Aim of the task =
Beneath this line are the data; copy exactly the part of them that opens with the line containing "<source format=kicad_sch>" and closes with the line containing "(at 27.94 55.1946 0)", and only that part.

Text-based hardware design files =
┌──
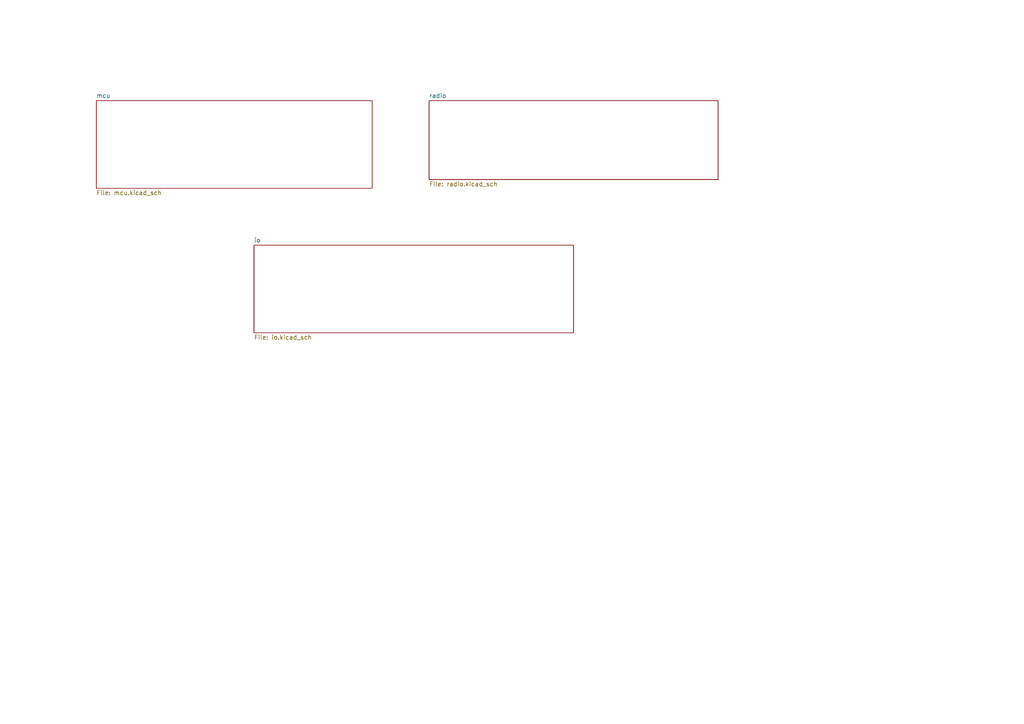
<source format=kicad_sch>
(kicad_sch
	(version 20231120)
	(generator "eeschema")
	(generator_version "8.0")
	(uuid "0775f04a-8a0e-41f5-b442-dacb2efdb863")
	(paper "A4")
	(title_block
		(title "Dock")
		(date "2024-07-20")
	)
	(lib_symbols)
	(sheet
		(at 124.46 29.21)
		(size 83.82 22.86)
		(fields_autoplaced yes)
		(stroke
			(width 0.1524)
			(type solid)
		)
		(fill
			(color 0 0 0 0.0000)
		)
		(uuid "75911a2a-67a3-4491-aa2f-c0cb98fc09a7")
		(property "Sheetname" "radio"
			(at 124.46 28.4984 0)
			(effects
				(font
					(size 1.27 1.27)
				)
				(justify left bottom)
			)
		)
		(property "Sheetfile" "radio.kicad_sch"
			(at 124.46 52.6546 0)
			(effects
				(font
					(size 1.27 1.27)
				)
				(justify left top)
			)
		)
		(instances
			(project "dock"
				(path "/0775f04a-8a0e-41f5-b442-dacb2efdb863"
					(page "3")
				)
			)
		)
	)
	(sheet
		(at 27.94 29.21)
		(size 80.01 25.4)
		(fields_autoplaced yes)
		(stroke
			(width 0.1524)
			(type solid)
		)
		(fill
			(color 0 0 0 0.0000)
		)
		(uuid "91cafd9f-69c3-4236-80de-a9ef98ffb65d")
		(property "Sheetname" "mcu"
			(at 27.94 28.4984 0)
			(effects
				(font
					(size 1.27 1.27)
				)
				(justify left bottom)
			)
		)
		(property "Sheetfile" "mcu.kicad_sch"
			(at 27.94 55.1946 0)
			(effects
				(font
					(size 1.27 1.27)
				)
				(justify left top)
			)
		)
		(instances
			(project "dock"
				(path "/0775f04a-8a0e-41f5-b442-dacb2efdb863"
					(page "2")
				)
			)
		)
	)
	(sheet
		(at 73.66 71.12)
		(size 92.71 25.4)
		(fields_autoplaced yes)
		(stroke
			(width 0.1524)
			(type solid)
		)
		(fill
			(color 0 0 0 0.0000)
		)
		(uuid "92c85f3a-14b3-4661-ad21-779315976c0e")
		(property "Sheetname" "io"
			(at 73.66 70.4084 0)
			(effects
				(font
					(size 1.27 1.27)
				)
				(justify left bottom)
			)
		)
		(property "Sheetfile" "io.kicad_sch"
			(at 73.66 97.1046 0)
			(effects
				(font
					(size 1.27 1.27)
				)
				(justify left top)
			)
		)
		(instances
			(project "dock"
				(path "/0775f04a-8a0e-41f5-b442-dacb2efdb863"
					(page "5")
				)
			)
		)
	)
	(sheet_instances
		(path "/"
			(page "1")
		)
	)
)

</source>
└──
┌──
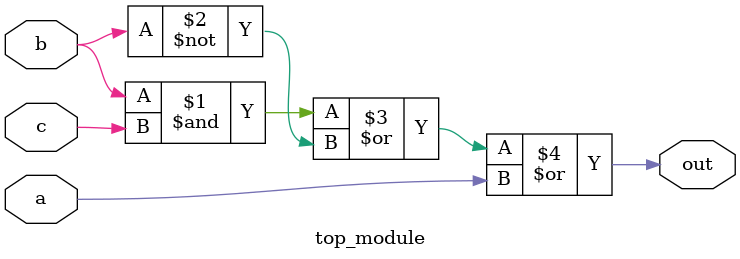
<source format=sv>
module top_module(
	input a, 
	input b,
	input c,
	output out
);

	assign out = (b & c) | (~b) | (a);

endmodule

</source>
└──
┌──
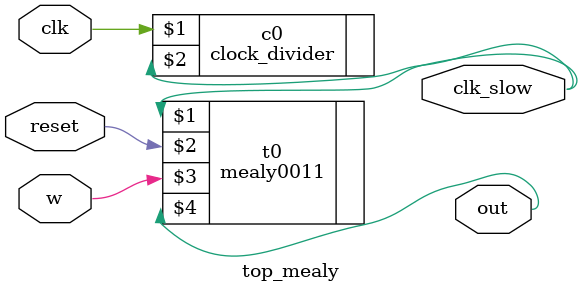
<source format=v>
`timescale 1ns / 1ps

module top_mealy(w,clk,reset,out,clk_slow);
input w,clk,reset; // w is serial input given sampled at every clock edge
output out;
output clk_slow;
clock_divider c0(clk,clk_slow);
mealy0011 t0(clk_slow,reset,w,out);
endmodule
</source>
└──
Answer to this task =
<source format=kicad_sch>
(kicad_sch
	(version 20231120)
	(generator "eeschema")
	(generator_version "8.0")
	(uuid "0775f04a-8a0e-41f5-b442-dacb2efdb863")
	(paper "A4")
	(title_block
		(title "Dock")
		(date "2024-07-20")
	)
	(lib_symbols)
	(sheet
		(at 124.46 29.21)
		(size 83.82 22.86)
		(fields_autoplaced yes)
		(stroke
			(width 0.1524)
			(type solid)
		)
		(fill
			(color 0 0 0 0.0000)
		)
		(uuid "75911a2a-67a3-4491-aa2f-c0cb98fc09a7")
		(property "Sheetname" "radio"
			(at 124.46 28.4984 0)
			(effects
				(font
					(size 1.27 1.27)
				)
				(justify left bottom)
			)
		)
		(property "Sheetfile" "radio.kicad_sch"
			(at 124.46 52.6546 0)
			(effects
				(font
					(size 1.27 1.27)
				)
				(justify left top)
			)
		)
		(instances
			(project "dock"
				(path "/0775f04a-8a0e-41f5-b442-dacb2efdb863"
					(page "3")
				)
			)
		)
	)
	(sheet
		(at 27.94 29.21)
		(size 80.01 25.4)
		(fields_autoplaced yes)
		(stroke
			(width 0.1524)
			(type solid)
		)
		(fill
			(color 0 0 0 0.0000)
		)
		(uuid "91cafd9f-69c3-4236-80de-a9ef98ffb65d")
		(property "Sheetname" "mcu"
			(at 27.94 28.4984 0)
			(effects
				(font
					(size 1.27 1.27)
				)
				(justify left bottom)
			)
		)
		(property "Sheetfile" "mcu.kicad_sch"
			(at 27.94 55.1946 0)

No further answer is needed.